=== Input ===

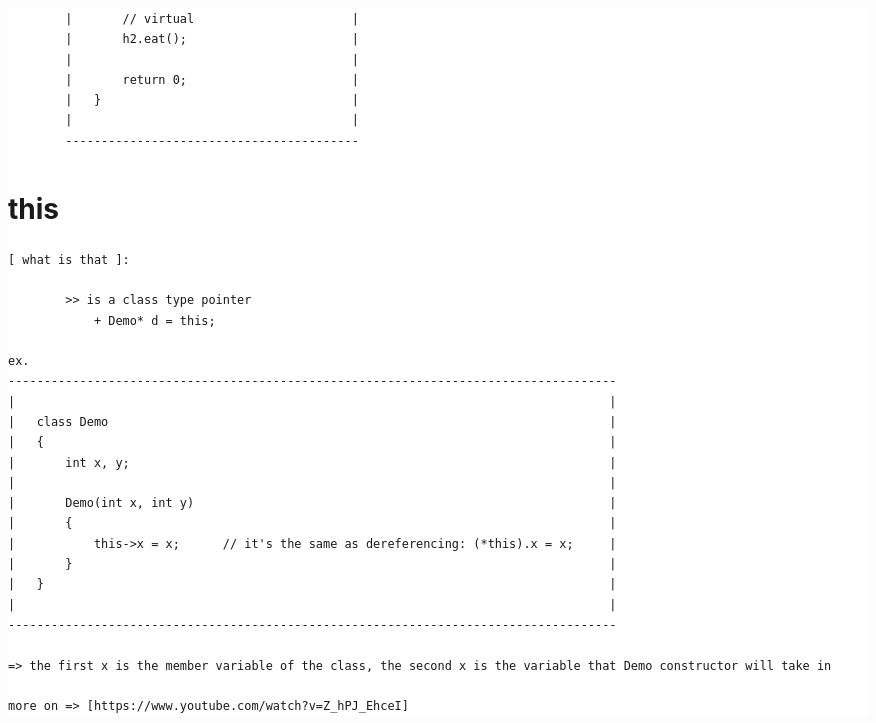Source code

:             |       // virtual                      |
            |       h2.eat();                       |  
            |                                       |
            |       return 0;                       |
            |   }                                   |
            |                                       |
            -----------------------------------------




# this


    [ what is that ]:

            >> is a class type pointer
                + Demo* d = this;

    ex.
    -------------------------------------------------------------------------------------
    |                                                                                   |
    |   class Demo                                                                      |
    |   {                                                                               |
    |       int x, y;                                                                   |
    |                                                                                   |
    |       Demo(int x, int y)                                                          |
    |       {                                                                           |
    |           this->x = x;      // it's the same as dereferencing: (*this).x = x;     |
    |       }                                                                           |
    |   }                                                                               |
    |                                                                                   |
    -------------------------------------------------------------------------------------

    => the first x is the member variable of the class, the second x is the variable that Demo constructor will take in

    more on => [https://www.youtube.com/watch?v=Z_hPJ_EhceI]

===

Print out every entry above without changing a word, and leave out the pictures.

Source code

:             |       // virtual                      |
            |       h2.eat();                       |  
            |                                       |
            |       return 0;                       |
            |   }                                   |
            |                                       |
            -----------------------------------------




# this


    [ what is that ]:

            >> is a class type pointer
                + Demo* d = this;

    ex.
    -------------------------------------------------------------------------------------
    |                                                                                   |
    |   class Demo                                                                      |
    |   {                                                                               |
    |       int x, y;                                                                   |
    |                                                                                   |
    |       Demo(int x, int y)                                                          |
    |       {                                                                           |
    |           this->x = x;      // it's the same as dereferencing: (*this).x = x;     |
    |       }                                                                           |
    |   }                                                                               |
    |                                                                                   |
    -------------------------------------------------------------------------------------

    => the first x is the member variable of the class, the second x is the variable that Demo constructor will take in

    more on => [https://www.youtube.com/watch?v=Z_hPJ_EhceI]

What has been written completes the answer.